§ **WORK REQUIRED**
Below are some records; quote exactly the lines from the one that contains "751 516 3.68" through the one that contains "267 357 8.20", inclusive, and no others.

§ **MATERIAL SHOWN**
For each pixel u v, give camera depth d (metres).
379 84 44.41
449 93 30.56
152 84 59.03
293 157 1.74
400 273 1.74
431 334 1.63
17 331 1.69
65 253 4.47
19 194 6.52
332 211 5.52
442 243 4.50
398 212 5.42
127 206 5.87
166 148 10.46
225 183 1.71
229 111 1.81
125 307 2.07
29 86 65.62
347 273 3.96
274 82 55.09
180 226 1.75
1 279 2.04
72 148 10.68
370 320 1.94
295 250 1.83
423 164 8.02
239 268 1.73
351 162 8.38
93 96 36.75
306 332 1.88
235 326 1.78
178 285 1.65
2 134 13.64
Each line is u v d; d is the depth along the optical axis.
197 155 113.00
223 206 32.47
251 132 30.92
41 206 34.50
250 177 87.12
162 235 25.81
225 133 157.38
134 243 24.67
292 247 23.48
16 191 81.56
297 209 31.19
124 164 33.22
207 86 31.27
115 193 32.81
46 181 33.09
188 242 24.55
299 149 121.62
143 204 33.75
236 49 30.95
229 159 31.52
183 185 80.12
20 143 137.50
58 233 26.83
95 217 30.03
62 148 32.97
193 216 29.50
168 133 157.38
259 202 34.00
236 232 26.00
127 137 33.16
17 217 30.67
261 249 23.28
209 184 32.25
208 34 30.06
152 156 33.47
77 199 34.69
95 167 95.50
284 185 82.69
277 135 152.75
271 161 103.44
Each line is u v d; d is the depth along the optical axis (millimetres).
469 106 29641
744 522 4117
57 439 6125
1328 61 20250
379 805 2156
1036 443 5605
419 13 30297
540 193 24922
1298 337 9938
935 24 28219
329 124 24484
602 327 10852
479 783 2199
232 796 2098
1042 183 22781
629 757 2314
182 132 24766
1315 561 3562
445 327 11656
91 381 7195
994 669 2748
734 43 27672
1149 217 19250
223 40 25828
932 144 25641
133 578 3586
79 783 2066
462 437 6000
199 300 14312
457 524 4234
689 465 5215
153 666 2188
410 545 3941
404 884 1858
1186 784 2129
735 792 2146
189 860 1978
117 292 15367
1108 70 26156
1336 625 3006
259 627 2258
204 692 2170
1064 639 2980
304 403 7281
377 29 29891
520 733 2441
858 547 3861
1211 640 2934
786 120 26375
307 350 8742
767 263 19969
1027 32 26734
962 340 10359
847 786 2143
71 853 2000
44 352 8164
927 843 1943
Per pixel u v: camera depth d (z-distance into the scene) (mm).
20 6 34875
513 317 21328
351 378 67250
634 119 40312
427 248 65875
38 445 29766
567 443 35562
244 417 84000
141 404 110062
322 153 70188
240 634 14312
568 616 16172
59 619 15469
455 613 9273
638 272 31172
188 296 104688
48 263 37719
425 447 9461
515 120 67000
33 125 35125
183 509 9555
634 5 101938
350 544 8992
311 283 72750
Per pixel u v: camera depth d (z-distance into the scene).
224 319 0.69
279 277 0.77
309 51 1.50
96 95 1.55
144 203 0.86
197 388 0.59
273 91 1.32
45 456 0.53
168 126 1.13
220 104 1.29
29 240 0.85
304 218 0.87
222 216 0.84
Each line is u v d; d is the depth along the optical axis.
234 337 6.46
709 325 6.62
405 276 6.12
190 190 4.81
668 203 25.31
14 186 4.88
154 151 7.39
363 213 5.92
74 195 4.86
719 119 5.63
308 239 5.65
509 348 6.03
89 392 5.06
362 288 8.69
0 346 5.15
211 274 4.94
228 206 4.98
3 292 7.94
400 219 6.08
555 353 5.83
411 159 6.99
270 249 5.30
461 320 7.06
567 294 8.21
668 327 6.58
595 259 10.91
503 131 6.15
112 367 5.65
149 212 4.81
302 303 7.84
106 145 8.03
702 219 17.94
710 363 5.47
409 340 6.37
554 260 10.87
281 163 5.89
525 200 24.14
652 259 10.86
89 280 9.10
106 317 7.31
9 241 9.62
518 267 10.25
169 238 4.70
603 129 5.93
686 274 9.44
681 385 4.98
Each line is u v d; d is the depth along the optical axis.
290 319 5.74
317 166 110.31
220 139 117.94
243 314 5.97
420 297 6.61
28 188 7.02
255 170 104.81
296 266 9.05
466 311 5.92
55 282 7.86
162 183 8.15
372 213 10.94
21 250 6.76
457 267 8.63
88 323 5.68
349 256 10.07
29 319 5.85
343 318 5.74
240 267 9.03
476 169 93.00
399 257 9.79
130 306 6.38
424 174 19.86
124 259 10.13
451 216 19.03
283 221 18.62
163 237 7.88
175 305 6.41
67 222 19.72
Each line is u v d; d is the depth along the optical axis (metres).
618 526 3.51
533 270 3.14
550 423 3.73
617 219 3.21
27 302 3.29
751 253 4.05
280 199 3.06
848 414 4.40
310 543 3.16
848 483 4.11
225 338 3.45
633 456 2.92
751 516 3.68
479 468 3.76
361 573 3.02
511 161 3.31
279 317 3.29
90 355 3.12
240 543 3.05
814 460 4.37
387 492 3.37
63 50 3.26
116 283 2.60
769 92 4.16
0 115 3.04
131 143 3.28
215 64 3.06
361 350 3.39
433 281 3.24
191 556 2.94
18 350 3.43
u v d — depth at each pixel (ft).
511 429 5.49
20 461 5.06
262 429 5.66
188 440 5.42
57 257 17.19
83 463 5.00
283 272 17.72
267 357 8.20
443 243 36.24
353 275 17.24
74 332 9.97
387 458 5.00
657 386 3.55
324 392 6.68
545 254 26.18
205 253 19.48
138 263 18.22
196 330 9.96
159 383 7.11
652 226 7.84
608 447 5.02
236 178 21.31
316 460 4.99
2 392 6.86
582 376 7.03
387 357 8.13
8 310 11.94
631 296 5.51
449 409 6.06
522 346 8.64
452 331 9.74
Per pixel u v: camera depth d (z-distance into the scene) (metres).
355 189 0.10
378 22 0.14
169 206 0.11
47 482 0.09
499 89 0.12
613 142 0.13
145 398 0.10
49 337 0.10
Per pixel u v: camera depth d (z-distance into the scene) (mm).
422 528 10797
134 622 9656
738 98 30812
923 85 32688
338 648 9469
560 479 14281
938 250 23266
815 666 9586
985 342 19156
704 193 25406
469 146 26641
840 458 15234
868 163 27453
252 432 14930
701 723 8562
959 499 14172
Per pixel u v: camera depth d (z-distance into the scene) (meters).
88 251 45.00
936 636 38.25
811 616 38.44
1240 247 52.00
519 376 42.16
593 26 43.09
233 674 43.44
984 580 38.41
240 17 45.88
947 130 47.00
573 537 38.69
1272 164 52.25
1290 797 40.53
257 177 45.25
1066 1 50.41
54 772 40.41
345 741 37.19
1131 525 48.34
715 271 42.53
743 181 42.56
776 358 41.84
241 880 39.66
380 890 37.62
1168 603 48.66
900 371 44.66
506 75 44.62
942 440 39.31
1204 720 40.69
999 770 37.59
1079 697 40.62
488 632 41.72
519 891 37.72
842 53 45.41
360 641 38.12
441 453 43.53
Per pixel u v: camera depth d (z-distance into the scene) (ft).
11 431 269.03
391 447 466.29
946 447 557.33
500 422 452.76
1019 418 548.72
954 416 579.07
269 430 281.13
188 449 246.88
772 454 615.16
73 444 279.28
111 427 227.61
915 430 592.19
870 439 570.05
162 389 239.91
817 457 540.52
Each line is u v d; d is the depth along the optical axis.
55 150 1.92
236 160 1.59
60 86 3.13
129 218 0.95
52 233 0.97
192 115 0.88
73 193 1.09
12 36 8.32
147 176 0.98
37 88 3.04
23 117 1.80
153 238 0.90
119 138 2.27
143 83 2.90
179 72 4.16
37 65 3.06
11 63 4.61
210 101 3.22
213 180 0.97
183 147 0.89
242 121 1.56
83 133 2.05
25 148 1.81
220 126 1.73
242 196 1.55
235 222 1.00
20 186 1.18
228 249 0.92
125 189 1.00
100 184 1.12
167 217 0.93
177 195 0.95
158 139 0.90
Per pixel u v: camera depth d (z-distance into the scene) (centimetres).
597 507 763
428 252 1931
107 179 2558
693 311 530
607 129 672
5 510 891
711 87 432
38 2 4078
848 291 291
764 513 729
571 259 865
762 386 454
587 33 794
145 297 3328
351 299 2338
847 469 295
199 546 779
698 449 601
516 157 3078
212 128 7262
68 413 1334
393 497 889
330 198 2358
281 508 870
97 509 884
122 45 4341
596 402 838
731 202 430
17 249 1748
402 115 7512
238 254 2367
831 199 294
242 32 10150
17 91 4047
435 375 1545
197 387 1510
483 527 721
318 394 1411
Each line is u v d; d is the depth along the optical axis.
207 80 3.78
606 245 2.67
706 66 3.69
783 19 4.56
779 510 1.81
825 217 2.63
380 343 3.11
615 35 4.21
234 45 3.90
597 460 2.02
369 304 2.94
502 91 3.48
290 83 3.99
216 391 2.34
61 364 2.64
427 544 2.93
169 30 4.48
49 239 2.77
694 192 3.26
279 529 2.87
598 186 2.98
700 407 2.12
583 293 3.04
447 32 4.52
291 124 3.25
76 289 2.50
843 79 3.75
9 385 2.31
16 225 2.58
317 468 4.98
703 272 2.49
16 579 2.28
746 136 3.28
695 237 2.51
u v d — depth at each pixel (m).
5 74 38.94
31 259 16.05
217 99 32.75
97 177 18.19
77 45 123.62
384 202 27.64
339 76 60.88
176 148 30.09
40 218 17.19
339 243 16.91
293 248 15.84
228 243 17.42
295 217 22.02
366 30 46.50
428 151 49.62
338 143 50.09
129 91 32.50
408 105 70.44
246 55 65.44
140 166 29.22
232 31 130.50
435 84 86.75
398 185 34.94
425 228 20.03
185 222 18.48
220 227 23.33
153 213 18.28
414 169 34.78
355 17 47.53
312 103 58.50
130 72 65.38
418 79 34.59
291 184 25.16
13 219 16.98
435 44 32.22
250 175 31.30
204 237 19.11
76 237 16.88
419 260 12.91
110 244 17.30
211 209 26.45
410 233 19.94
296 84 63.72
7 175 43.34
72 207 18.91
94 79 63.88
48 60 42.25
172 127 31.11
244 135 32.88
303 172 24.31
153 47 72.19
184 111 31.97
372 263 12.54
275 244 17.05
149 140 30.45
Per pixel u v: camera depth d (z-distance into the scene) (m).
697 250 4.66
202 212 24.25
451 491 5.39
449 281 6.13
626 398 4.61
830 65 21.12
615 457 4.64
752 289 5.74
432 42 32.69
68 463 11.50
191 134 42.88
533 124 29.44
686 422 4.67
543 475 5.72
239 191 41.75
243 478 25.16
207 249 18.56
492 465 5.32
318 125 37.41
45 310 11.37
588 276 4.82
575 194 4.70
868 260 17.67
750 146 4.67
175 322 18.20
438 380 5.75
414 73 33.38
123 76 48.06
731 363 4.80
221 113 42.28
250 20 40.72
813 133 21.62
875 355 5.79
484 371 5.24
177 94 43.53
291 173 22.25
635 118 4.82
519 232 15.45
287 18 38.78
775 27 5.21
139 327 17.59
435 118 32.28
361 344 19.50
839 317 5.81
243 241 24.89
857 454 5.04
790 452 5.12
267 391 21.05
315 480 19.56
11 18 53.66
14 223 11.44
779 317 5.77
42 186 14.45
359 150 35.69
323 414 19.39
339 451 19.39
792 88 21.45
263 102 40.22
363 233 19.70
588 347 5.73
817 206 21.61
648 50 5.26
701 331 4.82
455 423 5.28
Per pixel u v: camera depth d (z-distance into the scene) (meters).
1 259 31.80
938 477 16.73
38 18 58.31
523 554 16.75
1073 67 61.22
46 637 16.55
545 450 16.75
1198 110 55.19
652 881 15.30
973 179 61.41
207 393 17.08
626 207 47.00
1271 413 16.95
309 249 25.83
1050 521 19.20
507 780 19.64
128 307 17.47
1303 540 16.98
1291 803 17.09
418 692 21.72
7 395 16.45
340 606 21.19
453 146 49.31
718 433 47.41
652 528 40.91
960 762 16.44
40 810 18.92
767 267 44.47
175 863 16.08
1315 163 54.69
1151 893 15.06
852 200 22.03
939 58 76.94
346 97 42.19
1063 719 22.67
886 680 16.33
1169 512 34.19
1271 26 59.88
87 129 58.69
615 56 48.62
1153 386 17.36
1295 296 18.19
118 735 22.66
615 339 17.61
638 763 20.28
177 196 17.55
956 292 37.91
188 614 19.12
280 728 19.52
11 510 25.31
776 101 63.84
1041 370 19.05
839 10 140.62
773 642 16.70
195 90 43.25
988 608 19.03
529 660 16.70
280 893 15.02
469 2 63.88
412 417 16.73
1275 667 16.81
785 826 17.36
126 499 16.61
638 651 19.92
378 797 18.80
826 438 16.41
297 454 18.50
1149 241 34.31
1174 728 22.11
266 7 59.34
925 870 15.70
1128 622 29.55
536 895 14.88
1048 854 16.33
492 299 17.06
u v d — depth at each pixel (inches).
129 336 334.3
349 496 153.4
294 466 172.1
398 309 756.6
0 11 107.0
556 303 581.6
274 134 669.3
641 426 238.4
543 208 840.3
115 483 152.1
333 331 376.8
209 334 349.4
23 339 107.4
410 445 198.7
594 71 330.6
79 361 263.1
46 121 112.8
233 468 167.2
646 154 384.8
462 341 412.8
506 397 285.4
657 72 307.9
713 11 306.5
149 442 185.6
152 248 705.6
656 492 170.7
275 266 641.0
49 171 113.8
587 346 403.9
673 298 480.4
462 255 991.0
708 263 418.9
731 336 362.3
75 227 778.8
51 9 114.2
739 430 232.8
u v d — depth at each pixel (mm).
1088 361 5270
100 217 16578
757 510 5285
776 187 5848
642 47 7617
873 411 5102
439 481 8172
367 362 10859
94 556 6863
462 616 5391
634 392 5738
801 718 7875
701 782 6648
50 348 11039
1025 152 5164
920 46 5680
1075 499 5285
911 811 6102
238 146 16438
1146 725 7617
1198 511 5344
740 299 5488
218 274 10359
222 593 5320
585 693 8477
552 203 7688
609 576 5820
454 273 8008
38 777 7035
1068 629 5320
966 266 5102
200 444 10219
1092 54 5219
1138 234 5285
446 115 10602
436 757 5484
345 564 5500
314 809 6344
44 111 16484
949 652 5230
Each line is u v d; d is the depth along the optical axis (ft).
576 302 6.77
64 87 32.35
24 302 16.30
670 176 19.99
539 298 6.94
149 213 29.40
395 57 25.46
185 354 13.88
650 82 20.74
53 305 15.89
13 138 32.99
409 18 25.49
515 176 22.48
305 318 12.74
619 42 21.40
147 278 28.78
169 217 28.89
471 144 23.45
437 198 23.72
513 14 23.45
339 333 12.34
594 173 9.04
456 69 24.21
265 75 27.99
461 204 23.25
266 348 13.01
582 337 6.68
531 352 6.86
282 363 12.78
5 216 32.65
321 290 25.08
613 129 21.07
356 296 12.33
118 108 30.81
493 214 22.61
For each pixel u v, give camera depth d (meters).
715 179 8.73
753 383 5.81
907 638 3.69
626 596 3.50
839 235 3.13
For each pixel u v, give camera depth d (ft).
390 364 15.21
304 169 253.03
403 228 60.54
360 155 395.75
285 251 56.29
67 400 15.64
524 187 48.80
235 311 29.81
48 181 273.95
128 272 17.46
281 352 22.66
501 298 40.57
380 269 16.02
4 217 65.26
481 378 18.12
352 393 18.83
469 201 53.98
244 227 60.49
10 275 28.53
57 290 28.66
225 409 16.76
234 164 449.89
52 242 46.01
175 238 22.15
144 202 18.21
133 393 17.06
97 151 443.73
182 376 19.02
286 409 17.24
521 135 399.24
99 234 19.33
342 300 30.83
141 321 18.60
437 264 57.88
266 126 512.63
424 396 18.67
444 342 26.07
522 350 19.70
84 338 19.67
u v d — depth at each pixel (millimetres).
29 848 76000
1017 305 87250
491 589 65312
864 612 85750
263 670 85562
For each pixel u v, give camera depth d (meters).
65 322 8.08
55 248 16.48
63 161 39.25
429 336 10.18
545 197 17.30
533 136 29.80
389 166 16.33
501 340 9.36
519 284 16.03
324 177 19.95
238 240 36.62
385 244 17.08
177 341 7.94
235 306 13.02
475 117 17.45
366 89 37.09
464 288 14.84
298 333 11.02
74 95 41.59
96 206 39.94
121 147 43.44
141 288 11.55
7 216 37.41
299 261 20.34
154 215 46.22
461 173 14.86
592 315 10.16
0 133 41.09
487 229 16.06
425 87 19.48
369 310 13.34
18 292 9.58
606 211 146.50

§ **SOLUTION BELOW**
751 516 3.68
479 468 3.76
361 573 3.02
511 161 3.31
279 317 3.29
90 355 3.12
240 543 3.05
814 460 4.37
387 492 3.37
63 50 3.26
116 283 2.60
769 92 4.16
0 115 3.04
131 143 3.28
215 64 3.06
361 350 3.39
433 281 3.24
191 556 2.94
18 350 3.43
u v d — depth at each pixel (ft).
511 429 5.49
20 461 5.06
262 429 5.66
188 440 5.42
57 257 17.19
83 463 5.00
283 272 17.72
267 357 8.20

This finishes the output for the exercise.